# What to work on
Render the lines as a Markdown table with the columns No. and Line, starting with the line that contains "state / province: La Paz" and going on through the line that contains "elevation (m): 2100". Number each row and leave out any blank lines.

Extracted data entries
________________

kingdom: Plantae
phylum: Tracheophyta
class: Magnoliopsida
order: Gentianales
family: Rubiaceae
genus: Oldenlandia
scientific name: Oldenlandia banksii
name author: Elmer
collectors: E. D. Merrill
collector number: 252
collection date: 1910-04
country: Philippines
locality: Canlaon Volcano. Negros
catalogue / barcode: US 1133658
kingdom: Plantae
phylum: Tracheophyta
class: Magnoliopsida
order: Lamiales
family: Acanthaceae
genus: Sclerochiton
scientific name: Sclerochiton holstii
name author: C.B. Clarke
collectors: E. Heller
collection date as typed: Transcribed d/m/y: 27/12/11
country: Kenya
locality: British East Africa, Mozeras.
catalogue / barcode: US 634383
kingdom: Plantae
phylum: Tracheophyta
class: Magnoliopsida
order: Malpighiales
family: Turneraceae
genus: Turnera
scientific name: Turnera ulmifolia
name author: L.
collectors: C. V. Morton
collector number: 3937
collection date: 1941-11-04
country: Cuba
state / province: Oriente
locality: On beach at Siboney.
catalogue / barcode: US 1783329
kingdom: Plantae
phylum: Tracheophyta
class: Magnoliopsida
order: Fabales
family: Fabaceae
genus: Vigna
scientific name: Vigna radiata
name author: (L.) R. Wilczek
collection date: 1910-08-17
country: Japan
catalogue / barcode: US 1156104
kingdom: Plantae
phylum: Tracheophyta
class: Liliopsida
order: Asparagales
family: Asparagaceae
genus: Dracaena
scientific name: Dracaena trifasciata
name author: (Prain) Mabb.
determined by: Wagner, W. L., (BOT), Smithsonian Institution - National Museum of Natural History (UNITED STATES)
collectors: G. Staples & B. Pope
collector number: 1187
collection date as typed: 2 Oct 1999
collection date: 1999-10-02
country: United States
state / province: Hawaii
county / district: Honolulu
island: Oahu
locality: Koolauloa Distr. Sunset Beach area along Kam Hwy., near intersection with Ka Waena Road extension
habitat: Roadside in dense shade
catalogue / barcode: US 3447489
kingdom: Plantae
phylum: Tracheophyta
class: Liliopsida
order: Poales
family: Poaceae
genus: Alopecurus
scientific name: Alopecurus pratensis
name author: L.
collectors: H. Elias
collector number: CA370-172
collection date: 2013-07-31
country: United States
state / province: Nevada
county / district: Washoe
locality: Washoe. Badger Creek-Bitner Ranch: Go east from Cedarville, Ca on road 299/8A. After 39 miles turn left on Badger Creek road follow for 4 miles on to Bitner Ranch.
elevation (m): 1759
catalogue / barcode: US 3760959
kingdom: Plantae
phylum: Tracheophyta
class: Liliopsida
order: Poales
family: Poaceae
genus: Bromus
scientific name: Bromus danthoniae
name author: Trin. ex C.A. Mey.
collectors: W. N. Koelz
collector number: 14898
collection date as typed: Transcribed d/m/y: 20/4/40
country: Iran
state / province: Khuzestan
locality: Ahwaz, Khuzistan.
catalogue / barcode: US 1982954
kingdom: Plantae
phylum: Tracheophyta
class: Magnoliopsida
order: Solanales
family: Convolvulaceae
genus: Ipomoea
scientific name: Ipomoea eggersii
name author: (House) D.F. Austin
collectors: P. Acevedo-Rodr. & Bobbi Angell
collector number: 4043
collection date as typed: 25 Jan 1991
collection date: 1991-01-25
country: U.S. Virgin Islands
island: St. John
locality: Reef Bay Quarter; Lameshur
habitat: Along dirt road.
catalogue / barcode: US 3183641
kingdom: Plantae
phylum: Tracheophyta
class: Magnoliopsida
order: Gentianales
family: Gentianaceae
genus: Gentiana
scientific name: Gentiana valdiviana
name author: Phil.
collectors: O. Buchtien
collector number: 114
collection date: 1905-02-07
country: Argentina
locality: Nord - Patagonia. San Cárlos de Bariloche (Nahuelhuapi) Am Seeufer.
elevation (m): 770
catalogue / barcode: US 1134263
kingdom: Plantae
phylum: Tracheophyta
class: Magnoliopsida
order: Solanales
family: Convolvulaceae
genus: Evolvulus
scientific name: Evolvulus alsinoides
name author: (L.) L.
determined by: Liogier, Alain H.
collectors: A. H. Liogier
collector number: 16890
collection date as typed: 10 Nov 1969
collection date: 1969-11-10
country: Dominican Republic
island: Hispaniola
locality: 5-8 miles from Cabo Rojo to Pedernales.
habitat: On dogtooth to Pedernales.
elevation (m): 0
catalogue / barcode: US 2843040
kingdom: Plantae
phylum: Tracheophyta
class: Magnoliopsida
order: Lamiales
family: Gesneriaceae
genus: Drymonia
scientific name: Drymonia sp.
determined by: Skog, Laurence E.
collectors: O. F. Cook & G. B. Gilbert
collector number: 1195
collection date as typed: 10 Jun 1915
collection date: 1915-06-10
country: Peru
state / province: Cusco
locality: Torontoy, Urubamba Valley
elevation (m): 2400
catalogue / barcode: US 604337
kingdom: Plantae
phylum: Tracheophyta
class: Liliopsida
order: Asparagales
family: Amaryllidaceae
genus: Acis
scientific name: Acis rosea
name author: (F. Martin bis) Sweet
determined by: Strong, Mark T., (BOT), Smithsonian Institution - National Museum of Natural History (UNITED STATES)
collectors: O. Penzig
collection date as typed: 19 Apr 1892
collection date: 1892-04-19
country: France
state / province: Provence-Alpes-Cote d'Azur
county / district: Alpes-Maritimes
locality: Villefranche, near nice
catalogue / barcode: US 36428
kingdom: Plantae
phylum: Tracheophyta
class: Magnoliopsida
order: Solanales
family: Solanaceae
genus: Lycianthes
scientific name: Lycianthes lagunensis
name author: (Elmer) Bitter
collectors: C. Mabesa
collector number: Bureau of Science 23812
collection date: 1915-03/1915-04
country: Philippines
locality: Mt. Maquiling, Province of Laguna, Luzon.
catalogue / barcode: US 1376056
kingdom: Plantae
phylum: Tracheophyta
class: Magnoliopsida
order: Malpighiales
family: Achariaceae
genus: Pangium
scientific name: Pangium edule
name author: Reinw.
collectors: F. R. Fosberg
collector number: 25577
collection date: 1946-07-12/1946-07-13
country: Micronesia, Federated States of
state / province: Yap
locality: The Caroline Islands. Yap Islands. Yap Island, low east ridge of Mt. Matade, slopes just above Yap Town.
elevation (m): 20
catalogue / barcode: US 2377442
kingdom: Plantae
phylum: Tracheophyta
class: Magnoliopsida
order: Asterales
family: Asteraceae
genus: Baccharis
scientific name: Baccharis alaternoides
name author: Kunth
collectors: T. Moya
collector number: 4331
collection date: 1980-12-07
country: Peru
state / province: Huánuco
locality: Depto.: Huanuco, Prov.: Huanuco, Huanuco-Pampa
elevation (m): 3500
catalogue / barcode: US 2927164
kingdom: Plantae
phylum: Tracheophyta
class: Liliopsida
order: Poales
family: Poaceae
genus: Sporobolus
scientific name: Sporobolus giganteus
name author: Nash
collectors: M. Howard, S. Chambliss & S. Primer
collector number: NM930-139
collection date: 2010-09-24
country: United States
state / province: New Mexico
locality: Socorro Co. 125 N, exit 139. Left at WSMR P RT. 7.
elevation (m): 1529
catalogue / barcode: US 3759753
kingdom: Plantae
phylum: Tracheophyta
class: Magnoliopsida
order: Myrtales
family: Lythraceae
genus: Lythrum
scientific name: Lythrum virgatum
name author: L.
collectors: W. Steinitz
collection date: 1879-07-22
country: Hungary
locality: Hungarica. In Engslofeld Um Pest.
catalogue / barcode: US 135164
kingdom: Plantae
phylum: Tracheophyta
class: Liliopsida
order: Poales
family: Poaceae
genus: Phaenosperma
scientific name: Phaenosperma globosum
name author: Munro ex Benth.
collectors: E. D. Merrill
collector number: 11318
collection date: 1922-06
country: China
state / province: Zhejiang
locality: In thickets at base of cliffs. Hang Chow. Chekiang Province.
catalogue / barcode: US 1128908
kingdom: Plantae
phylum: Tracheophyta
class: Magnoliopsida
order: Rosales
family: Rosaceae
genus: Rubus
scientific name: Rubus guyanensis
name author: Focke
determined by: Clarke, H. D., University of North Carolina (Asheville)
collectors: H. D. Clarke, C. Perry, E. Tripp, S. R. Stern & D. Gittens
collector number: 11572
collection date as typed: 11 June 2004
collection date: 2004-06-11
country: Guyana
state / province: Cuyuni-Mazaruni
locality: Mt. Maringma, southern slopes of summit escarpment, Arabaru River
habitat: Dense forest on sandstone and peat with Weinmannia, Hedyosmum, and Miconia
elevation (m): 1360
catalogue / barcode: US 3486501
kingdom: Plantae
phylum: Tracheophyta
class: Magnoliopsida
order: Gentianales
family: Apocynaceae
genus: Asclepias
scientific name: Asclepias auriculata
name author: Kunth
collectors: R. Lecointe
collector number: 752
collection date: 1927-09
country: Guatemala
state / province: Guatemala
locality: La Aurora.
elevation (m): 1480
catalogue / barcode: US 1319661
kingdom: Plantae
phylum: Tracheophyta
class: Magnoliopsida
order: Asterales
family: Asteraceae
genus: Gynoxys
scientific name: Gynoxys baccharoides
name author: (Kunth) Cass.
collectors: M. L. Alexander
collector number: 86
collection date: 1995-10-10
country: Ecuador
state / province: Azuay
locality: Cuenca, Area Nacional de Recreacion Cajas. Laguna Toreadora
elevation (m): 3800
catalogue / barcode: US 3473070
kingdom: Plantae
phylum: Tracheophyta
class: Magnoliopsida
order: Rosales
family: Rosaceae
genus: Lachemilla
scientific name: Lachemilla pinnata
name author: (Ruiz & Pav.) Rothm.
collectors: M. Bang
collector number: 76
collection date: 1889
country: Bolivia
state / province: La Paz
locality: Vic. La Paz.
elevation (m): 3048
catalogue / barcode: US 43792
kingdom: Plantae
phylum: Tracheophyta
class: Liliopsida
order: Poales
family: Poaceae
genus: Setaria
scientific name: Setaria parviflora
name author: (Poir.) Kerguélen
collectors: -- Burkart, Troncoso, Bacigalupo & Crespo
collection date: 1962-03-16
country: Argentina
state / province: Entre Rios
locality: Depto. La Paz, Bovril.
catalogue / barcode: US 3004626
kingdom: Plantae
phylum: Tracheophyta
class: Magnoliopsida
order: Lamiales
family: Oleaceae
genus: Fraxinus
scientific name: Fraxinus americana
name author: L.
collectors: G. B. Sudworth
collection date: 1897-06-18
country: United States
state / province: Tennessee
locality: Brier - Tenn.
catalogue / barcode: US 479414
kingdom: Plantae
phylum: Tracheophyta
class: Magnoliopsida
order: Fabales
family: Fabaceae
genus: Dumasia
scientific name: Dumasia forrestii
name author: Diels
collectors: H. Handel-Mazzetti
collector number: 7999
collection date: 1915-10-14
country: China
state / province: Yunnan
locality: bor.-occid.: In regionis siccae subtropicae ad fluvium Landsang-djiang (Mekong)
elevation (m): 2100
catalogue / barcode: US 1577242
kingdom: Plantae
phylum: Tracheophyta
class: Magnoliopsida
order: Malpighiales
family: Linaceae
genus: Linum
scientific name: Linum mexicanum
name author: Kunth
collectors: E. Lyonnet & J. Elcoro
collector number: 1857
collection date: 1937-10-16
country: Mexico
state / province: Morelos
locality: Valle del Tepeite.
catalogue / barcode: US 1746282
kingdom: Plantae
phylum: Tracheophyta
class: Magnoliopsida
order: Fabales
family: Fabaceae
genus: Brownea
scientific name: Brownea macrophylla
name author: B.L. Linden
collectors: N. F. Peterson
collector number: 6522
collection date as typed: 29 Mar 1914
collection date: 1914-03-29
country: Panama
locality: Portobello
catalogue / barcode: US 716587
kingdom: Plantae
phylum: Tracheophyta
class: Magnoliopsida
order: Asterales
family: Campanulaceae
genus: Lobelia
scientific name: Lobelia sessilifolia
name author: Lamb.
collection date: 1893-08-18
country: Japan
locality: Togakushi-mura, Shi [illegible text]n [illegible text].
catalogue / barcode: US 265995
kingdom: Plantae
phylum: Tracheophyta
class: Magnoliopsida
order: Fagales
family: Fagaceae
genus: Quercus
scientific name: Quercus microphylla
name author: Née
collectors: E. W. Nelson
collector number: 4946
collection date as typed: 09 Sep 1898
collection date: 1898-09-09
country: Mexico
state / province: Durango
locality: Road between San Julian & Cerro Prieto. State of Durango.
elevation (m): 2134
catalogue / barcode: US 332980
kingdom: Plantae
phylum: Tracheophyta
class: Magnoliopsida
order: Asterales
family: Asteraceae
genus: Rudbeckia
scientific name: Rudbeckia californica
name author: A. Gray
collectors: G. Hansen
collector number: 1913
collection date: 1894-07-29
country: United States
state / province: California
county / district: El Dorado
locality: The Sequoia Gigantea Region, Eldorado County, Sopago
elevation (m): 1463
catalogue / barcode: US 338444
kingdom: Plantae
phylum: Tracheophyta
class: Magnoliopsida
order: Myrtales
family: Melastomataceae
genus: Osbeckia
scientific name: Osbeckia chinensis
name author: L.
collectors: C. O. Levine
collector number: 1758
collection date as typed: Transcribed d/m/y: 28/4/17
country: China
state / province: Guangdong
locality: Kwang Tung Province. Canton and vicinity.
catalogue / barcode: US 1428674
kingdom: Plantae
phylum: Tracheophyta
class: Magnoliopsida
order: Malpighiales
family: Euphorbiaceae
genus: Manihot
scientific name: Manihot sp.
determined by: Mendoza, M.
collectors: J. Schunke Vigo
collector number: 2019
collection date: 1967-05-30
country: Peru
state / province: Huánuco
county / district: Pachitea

________________

# In response
| No. | Line |
|---|---|
| 1 | state / province: La Paz |
| 2 | locality: Vic. La Paz. |
| 3 | elevation (m): 3048 |
| 4 | catalogue / barcode: US 43792 |
| 5 | kingdom: Plantae |
| 6 | phylum: Tracheophyta |
| 7 | class: Liliopsida |
| 8 | order: Poales |
| 9 | family: Poaceae |
| 10 | genus: Setaria |
| 11 | scientific name: Setaria parviflora |
| 12 | name author: (Poir.) Kerguélen |
| 13 | collectors: -- Burkart, Troncoso, Bacigalupo & Crespo |
| 14 | collection date: 1962-03-16 |
| 15 | country: Argentina |
| 16 | state / province: Entre Rios |
| 17 | locality: Depto. La Paz, Bovril. |
| 18 | catalogue / barcode: US 3004626 |
| 19 | kingdom: Plantae |
| 20 | phylum: Tracheophyta |
| 21 | class: Magnoliopsida |
| 22 | order: Lamiales |
| 23 | family: Oleaceae |
| 24 | genus: Fraxinus |
| 25 | scientific name: Fraxinus americana |
| 26 | name author: L. |
| 27 | collectors: G. B. Sudworth |
| 28 | collection date: 1897-06-18 |
| 29 | country: United States |
| 30 | state / province: Tennessee |
| 31 | locality: Brier - Tenn. |
| 32 | catalogue / barcode: US 479414 |
| 33 | kingdom: Plantae |
| 34 | phylum: Tracheophyta |
| 35 | class: Magnoliopsida |
| 36 | order: Fabales |
| 37 | family: Fabaceae |
| 38 | genus: Dumasia |
| 39 | scientific name: Dumasia forrestii |
| 40 | name author: Diels |
| 41 | collectors: H. Handel-Mazzetti |
| 42 | collector number: 7999 |
| 43 | collection date: 1915-10-14 |
| 44 | country: China |
| 45 | state / province: Yunnan |
| 46 | locality: bor.-occid.: In regionis siccae subtropicae ad fluvium Landsang-djiang (Mekong) |
| 47 | elevation (m): 2100 |